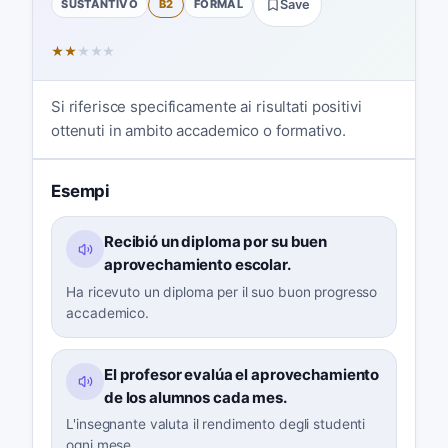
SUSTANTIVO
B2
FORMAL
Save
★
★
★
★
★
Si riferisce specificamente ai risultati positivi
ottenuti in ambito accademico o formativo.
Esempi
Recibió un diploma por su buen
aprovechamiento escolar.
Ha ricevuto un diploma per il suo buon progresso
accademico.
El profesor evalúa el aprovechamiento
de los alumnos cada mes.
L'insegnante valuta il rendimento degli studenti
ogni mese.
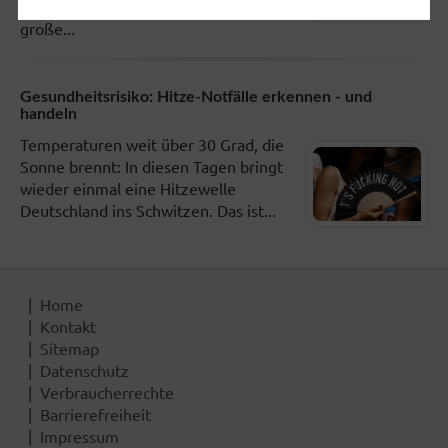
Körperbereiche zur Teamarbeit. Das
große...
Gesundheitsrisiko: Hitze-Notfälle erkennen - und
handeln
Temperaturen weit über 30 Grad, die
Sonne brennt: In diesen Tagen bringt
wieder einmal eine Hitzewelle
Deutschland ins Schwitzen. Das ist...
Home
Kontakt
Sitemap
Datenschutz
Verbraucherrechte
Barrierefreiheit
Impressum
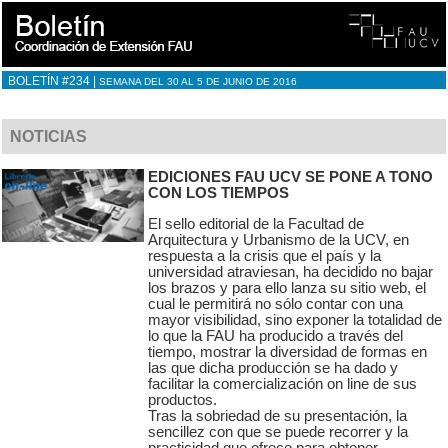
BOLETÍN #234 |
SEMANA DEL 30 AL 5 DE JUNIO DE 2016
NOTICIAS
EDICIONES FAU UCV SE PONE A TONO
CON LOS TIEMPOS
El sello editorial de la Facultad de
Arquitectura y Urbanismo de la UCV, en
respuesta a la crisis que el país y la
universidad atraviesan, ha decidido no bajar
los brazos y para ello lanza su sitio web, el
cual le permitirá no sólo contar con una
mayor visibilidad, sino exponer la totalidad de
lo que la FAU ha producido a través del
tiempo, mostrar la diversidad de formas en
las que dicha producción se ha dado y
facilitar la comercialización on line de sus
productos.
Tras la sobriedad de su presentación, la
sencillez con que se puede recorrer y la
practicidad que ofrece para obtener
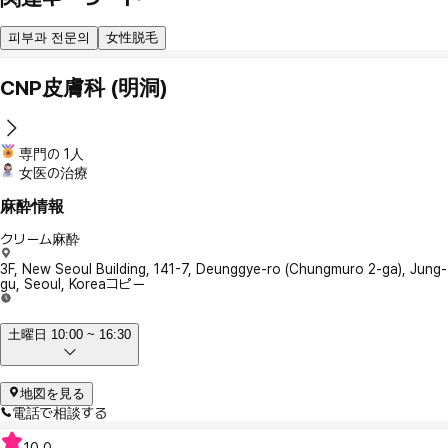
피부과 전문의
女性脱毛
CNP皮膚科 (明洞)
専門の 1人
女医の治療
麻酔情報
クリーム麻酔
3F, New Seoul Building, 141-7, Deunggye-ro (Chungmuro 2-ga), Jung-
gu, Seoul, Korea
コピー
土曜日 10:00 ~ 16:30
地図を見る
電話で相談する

- - - -

## [JOB]
Pictures aside, repeat exactly every line from the top of the listing above through the line bearing "Verbraucherrechte", inclusive.

## [SOLUTION TO THIS EXERCISE]
SUSTANTIVO
B2
FORMAL
Save
★
★
★
★
★
Si riferisce specificamente ai risultati positivi
ottenuti in ambito accademico o formativo.
Esempi
Recibió un diploma por su buen
aprovechamiento escolar.
Ha ricevuto un diploma per il suo buon progresso
accademico.
El profesor evalúa el aprovechamiento
de los alumnos cada mes.
L'insegnante valuta il rendimento degli studenti
ogni mese.
Körperbereiche zur Teamarbeit. Das
große...
Gesundheitsrisiko: Hitze-Notfälle erkennen - und
handeln
Temperaturen weit über 30 Grad, die
Sonne brennt: In diesen Tagen bringt
wieder einmal eine Hitzewelle
Deutschland ins Schwitzen. Das ist...
Home
Kontakt
Sitemap
Datenschutz
Verbraucherrechte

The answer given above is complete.